» REQUIREMENT:
Reproduce each of the lines below word for word, leaving out the pictures.

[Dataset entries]
+ + + + + + +
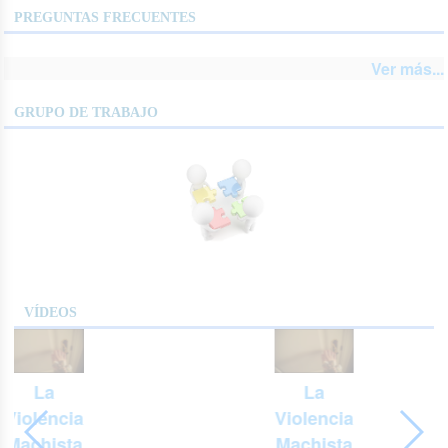
PREGUNTAS FRECUENTES
Ver más...
GRUPO DE TRABAJO
VÍDEOS
La
La
Violencia
Violencia
Machista
Machista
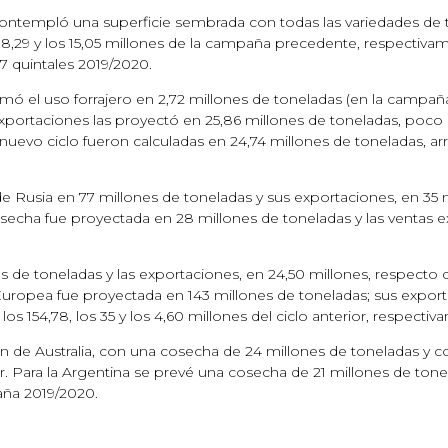
ntempló una superficie sembrada con todas las variedades de t
 18,29 y los 15,05 millones de la campaña precedente, respectiva
77 quintales 2019/2020.
imó el uso forrajero en 2,72 millones de toneladas (en la campaña
as exportaciones las proyectó en 25,86 millones de toneladas, po
l nuevo ciclo fueron calculadas en 24,74 millones de toneladas, ar
 Rusia en 77 millones de toneladas y sus exportaciones, en 35 mi
osecha fue proyectada en 28 millones de toneladas y las ventas ex
e toneladas y las exportaciones, en 24,50 millones, respecto de
Europea fue proyectada en 143 millones de toneladas; sus export
os 154,78, los 35 y los 4,60 millones del ciclo anterior, respectiv
ón de Australia, con una cosecha de 24 millones de toneladas y c
rior. Para la Argentina se prevé una cosecha de 21 millones de ton
paña 2019/2020.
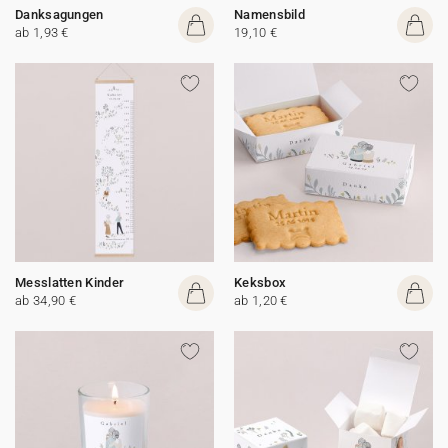
Danksagungen
Namensbild
ab 1,93 €
19,10 €
Messlatten Kinder
Keksbox
ab 34,90 €
ab 1,20 €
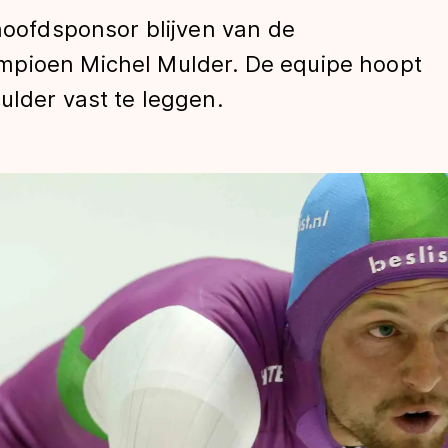
 hoofdsponsor blijven van de
mpioen Michel Mulder. De equipe hoopt
ulder vast te leggen.
len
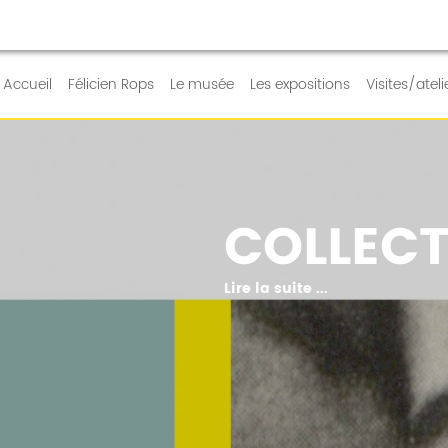
RE QUOTIDIEN
Accueil
Félicien Rops
Le musée
Les expositions
Visites/ateli
COLLECT
Lire la suite ...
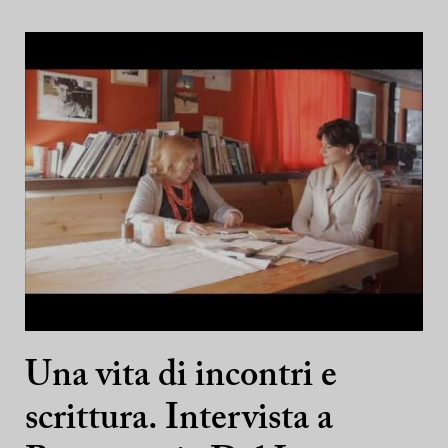
Una vita di incontri e
scrittura. Intervista a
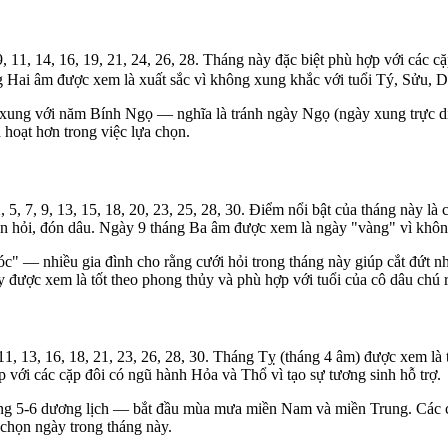
 11, 14, 16, 19, 21, 24, 26, 28. Tháng này đặc biệt phù hợp với các c
g Hai âm được xem là xuất sắc vì không xung khắc với tuổi Tý, Sửu, 
ày xung với năm Bính Ngọ — nghĩa là tránh ngày Ngọ (ngày xung trực d
h hoạt hơn trong việc lựa chọn.
5, 7, 9, 13, 15, 18, 20, 23, 25, 28, 30. Điểm nổi bật của tháng này l
 ăn hỏi, đón dâu. Ngày 9 tháng Ba âm được xem là ngày "vàng" vì không
tóc" — nhiều gia đình cho rằng cưới hỏi trong tháng này giúp cắt đứt
y được xem là tốt theo phong thủy và phù hợp với tuổi của cô dâu chú r
 11, 13, 16, 18, 21, 23, 26, 28, 30. Tháng Tỵ (tháng 4 âm) được xem là
p với các cặp đôi có ngũ hành Hỏa và Thổ vì tạo sự tương sinh hỗ trợ.
 5-6 dương lịch — bắt đầu mùa mưa miền Nam và miền Trung. Các cặp đô
 chọn ngày trong tháng này.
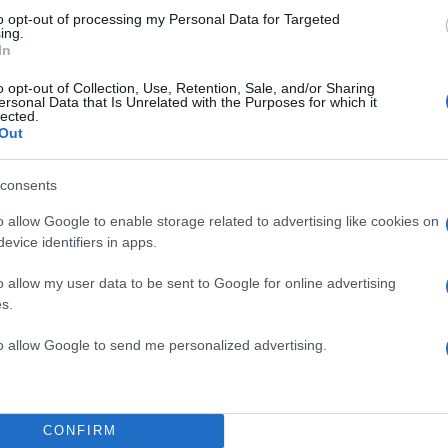
όφυλα
to opt-out of processing my Personal Data for Targeted
ύν να
ing.
In
o opt-out of Collection, Use, Retention, Sale, and/or Sharing
ersonal Data that Is Unrelated with the Purposes for which it
ωσε ο υπουργός
lected.
Out
consents
o allow Google to enable storage related to advertising like cookies on
evice identifiers in apps.
o allow my user data to be sent to Google for online advertising
s.
to allow Google to send me personalized advertising.
CONFIRM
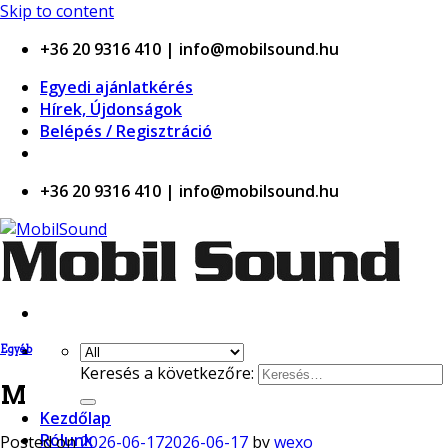
 casino
Skip to content
+36 20 9316 410 | info@mobilsound.hu
Egyedi ajánlatkérés
Hírek, Újdonságok
Belépés / Regisztráció
+36 20 9316 410 | info@mobilsound.hu
Egyéb
Keresés a következőre:
M
Kezdőlap
Rólunk
Posted on
2026-06-17
2026-06-17
by
wexo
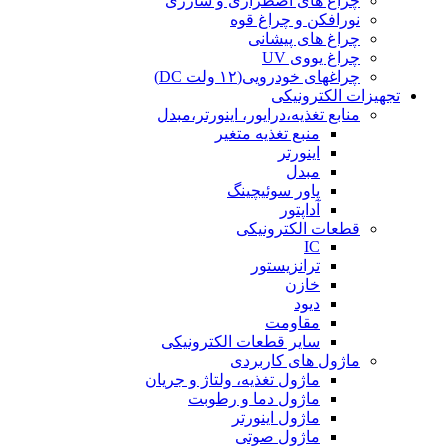
چراغ های اضطراری و شارژی
نورافکن و چراغ قوه
چراغ های پیشانی
چراغ یووی UV
چراغهای خودرویی(۱۲ ولت DC)
تجهیزات الکترونیکی
منابع تغذیه،درایور، اینورتر،مبدل
منبع تغذیه متغیر
اینورتر
مبدل
پاور سوئیچینگ
آداپتور
قطعات الکترونیکی
IC
ترانزیستور
خازن
دیود
مقاومت
سایر قطعات الکترونیکی
ماژول های کاربردی
ماژول تغذیه، ولتاژ و جریان
ماژول دما و رطوبت
ماژول اینورتر
ماژول صوتی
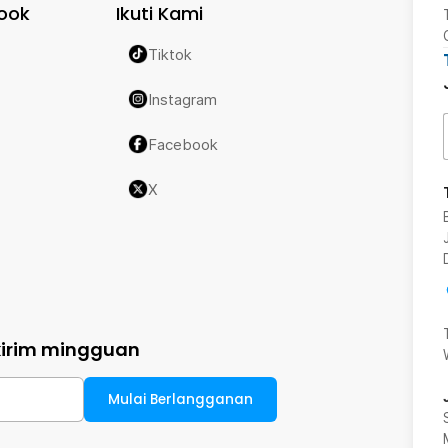
ook
Ikuti Kami
Tiktok
Instagram
Facebook
X
kirim mingguan
Mulai Berlangganan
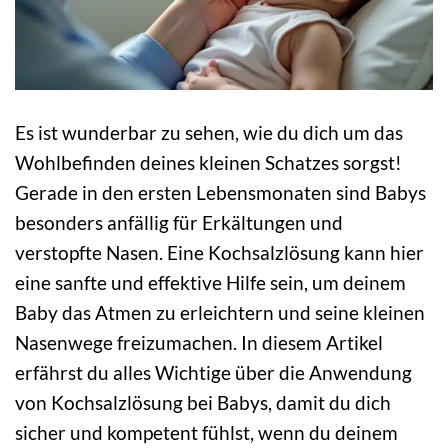
Es ist wunderbar zu sehen, wie du dich um das
Wohlbefinden deines kleinen Schatzes sorgst!
Gerade in den ersten Lebensmonaten sind Babys
besonders anfällig für Erkältungen und
verstopfte Nasen. Eine Kochsalzlösung kann hier
eine sanfte und effektive Hilfe sein, um deinem
Baby das Atmen zu erleichtern und seine kleinen
Nasenwege freizumachen. In diesem Artikel
erfährst du alles Wichtige über die Anwendung
von Kochsalzlösung bei Babys, damit du dich
sicher und kompetent fühlst, wenn du deinem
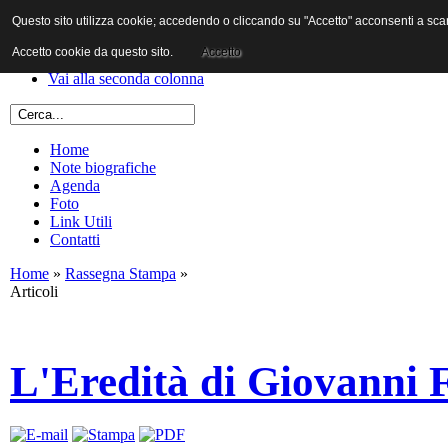
Questo sito utilizza cookie; accedendo o cliccando su "Accetto" acconsenti a scaric
Vai al contenuto
Vai alla navigazione principale
Accetto cookie da questo sito.
Accetto
Vai alla prima colonna
Vai alla seconda colonna
Home
Note biografiche
Agenda
Foto
Link Utili
Contatti
Home
»
Rassegna Stampa
»
Articoli
L'Eredità di Giovanni Fa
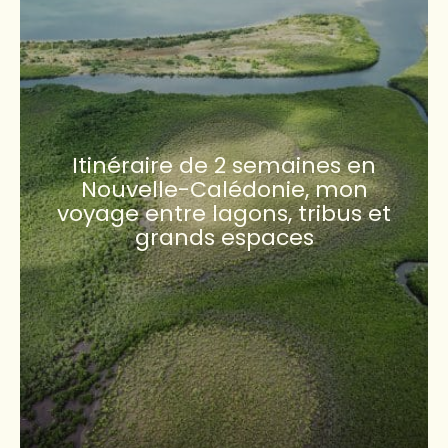
Itinéraire de 2 semaines en
Nouvelle-Calédonie, mon
voyage entre lagons, tribus et
grands espaces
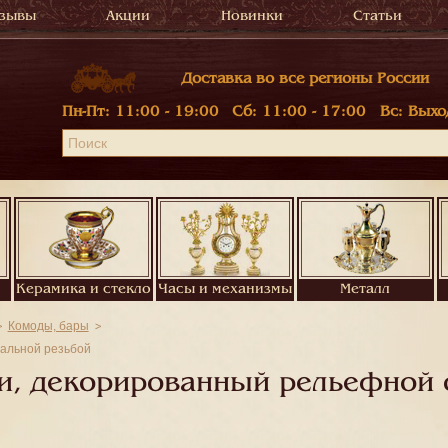
зывы
Акции
Новинки
Статьи
Доставка во все регионы России
Пн-Пт:
11:00 - 19:00
Сб:
11:00 - 17:00
Вс:
Выхо
Керамика и стекло
Часы и механизмы
Металл
Комоды, бары
альной резьбой
и, декорированный рельефной 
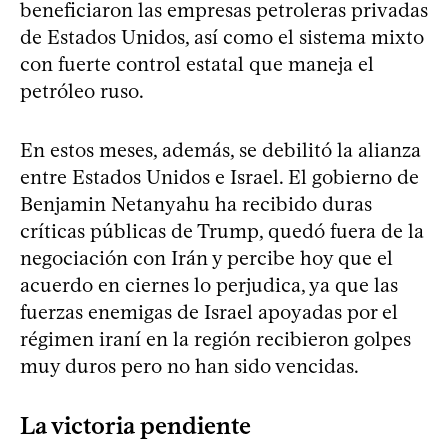
beneficiaron las empresas petroleras privadas
de Estados Unidos, así como el sistema mixto
con fuerte control estatal que maneja el
petróleo ruso.
En estos meses, además, se debilitó la alianza
entre Estados Unidos e Israel. El gobierno de
Benjamin Netanyahu ha recibido duras
críticas públicas de Trump, quedó fuera de la
negociación con Irán y percibe hoy que el
acuerdo en ciernes lo perjudica, ya que las
fuerzas enemigas de Israel apoyadas por el
régimen iraní en la región recibieron golpes
muy duros pero no han sido vencidas.
La victoria pendiente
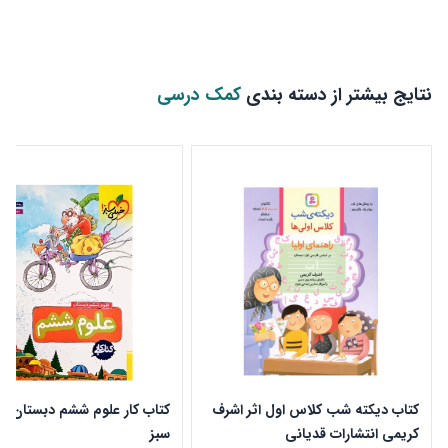
نتایج بیشتر از دسته بندی
کمک درسی
کتاب دیکته شب کلاس اول اثر اشرف
کتاب کار علوم ششم دبستان خ
کریمی انتشارات قدیانی
سبز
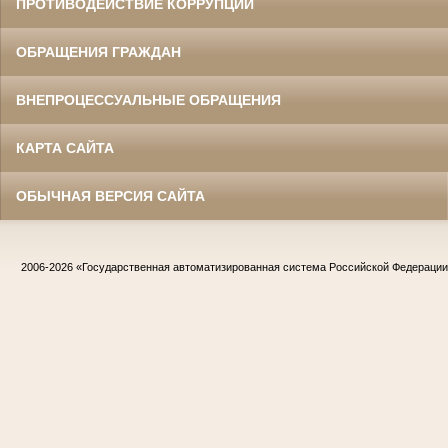
ПРОТИВОДЕЙСТВИЕ КОРРУПЦИИ
ОБРАЩЕНИЯ ГРАЖДАН
ВНЕПРОЦЕССУАЛЬНЫЕ ОБРАЩЕНИЯ
КАРТА САЙТА
ОБЫЧНАЯ ВЕРСИЯ САЙТА
2006-2026
«Государственная автоматизированная система Российской Федераци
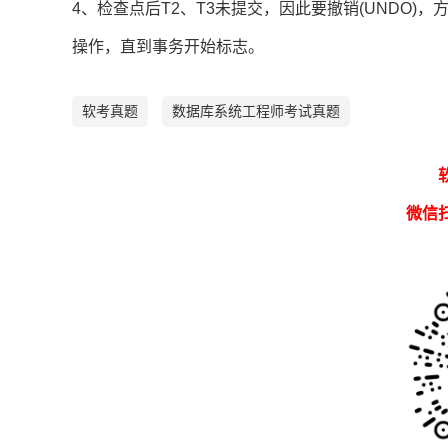
4、检查点后T2、T3未提交，因此要撤销(UNDO)
操作，直到事务开始标志。
软考真题
数据库系统工程师考试真题
微信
+ + + + + + +
» RESULT OF THIS TASK:
PREGUNTAS FRECUENTES
Ver más...
GRUPO DE TRABAJO
VÍDEOS
La
La
Violencia
Violencia
Machista
Machista
ntempló una superficie sembrada con todas las variedades de t
 18,29 y los 15,05 millones de la campaña precedente, respectiva
77 quintales 2019/2020.
imó el uso forrajero en 2,72 millones de toneladas (en la campaña
as exportaciones las proyectó en 25,86 millones de toneladas, po
l nuevo ciclo fueron calculadas en 24,74 millones de toneladas, ar
 Rusia en 77 millones de toneladas y sus exportaciones, en 35 mi
osecha fue proyectada en 28 millones de toneladas y las ventas ex
e toneladas y las exportaciones, en 24,50 millones, respecto de
Europea fue proyectada en 143 millones de toneladas; sus export
os 154,78, los 35 y los 4,60 millones del ciclo anterior, respectiv
ón de Australia, con una cosecha de 24 millones de toneladas y c
rior. Para la Argentina se prevé una cosecha de 21 millones de ton
paña 2019/2020.
Danksagungen
Namensbild
ab 1,93 €
19,10 €
Messlatten Kinder
Keksbox
ab 34,90 €
ab 1,20 €
 hoofdsponsor blijven van de
mpioen Michel Mulder. De equipe hoopt
ulder vast te leggen.
len
RE QUOTIDIEN
Accueil
Félicien Rops
Le musée
Les expositions
Visites/ateli
COLLECT
Lire la suite ...
Una vita di incontri e
scrittura. Intervista a
 11, 14, 16, 19, 21, 24, 26, 28. Tháng này đặc biệt phù hợp với các c
g Hai âm được xem là xuất sắc vì không xung khắc với tuổi Tý, Sửu, 
ày xung với năm Bính Ngọ — nghĩa là tránh ngày Ngọ (ngày xung trực d
h hoạt hơn trong việc lựa chọn.
5, 7, 9, 13, 15, 18, 20, 23, 25, 28, 30. Điểm nổi bật của tháng này l
 ăn hỏi, đón dâu. Ngày 9 tháng Ba âm được xem là ngày "vàng" vì không
tóc" — nhiều gia đình cho rằng cưới hỏi trong tháng này giúp cắt đứt
y được xem là tốt theo phong thủy và phù hợp với tuổi của cô dâu chú r
 11, 13, 16, 18, 21, 23, 26, 28, 30. Tháng Tỵ (tháng 4 âm) được xem là
p với các cặp đôi có ngũ hành Hỏa và Thổ vì tạo sự tương sinh hỗ trợ.
 5-6 dương lịch — bắt đầu mùa mưa miền Nam và miền Trung. Các cặp đô
 chọn ngày trong tháng này.
όφυλα
to opt-out of processing my Personal Data for Targeted
ύν να
ing.
In
o opt-out of Collection, Use, Retention, Sale, and/or Sharing
ersonal Data that Is Unrelated with the Purposes for which it
ωσε ο υπουργός
lected.
Out
consents
o allow Google to enable storage related to advertising like cookies on
evice identifiers in apps.
o allow my user data to be sent to Google for online advertising
s.
to allow Google to send me personalized advertising.
CONFIRM
 casino
Skip to content
+36 20 9316 410 | info@mobilsound.hu
Egyedi ajánlatkérés
Hírek, Újdonságok
Belépés / Regisztráció
+36 20 9316 410 | info@mobilsound.hu
Egyéb
Keresés a következőre:
M
Kezdőlap
Rólunk
Posted on
2026-06-17
2026-06-17
by
wexo
چراغ های اضطراری و شارژی
نورافکن و چراغ قوه
چراغ های پیشانی
چراغ یووی UV
چراغهای خودرویی(۱۲ ولت DC)
تجهیزات الکترونیکی
منابع تغذیه،درایور، اینورتر،مبدل
منبع تغذیه متغیر
اینورتر
مبدل
پاور سوئیچینگ
آداپتور
قطعات الکترونیکی
IC
ترانزیستور
خازن
دیود
مقاومت
سایر قطعات الکترونیکی
ماژول های کاربردی
ماژول تغذیه، ولتاژ و جریان
ماژول دما و رطوبت
ماژول اینورتر
ماژول صوتی
ook
Ikuti Kami
Tiktok
Instagram
Facebook
X
kirim mingguan
Mulai Berlangganan
Es ist wunderbar zu sehen, wie du dich um das
Wohlbefinden deines kleinen Schatzes sorgst!
Gerade in den ersten Lebensmonaten sind Babys
besonders anfällig für Erkältungen und
verstopfte Nasen. Eine Kochsalzlösung kann hier
eine sanfte und effektive Hilfe sein, um deinem
Baby das Atmen zu erleichtern und seine kleinen
Nasenwege freizumachen. In diesem Artikel
erfährst du alles Wichtige über die Anwendung
von Kochsalzlösung bei Babys, damit du dich
sicher und kompetent fühlst, wenn du deinem
Questo sito utilizza cookie; accedendo o cliccando su "Accetto" acconsenti a scaric
Vai al contenuto
Vai alla navigazione principale
Accetto cookie da questo sito.
Accetto
Vai alla prima colonna
Vai alla seconda colonna
Home
Note biografiche
Agenda
Foto
Link Utili
Contatti
Home
»
Rassegna Stampa
»
Articoli
L'Eredità di Giovanni Fa
Itinéraire de 2 semaines en
Nouvelle-Calédonie, mon
voyage entre lagons, tribus et
grands espaces
зывы
Акции
Новинки
Статьи
Доставка во все регионы России
Пн-Пт:
11:00 - 19:00
Сб:
11:00 - 17:00
Вс:
Выхо
Керамика и стекло
Часы и механизмы
Металл
Комоды, бары
альной резьбой
и, декорированный рельефной 
beneficiaron las empresas petroleras privadas
de Estados Unidos, así como el sistema mixto
con fuerte control estatal que maneja el
petróleo ruso.
En estos meses, además, se debilitó la alianza
entre Estados Unidos e Israel. El gobierno de
Benjamin Netanyahu ha recibido duras
críticas públicas de Trump, quedó fuera de la
negociación con Irán y percibe hoy que el
acuerdo en ciernes lo perjudica, ya que las
fuerzas enemigas de Israel apoyadas por el
régimen iraní en la región recibieron golpes
muy duros pero no han sido vencidas.
La victoria pendiente
نتایج بیشتر از دسته بندی
کمک درسی
کتاب دیکته شب کلاس اول اثر اشرف
کتاب کار علوم ششم دبستان خ
کریمی انتشارات قدیانی
سبز
ПРОТИВОДЕЙСТВИЕ КОРРУПЦИИ
ОБРАЩЕНИЯ ГРАЖДАН
ВНЕПРОЦЕССУАЛЬНЫЕ ОБРАЩЕНИЯ
КАРТА САЙТА
ОБЫЧНАЯ ВЕРСИЯ САЙТА
2006-2026
«Государственная автоматизированная система Российской Федераци
4、检查点后T2、T3未提交，因此要撤销(UNDO)
操作，直到事务开始标志。
软考真题
数据库系统工程师考试真题
微信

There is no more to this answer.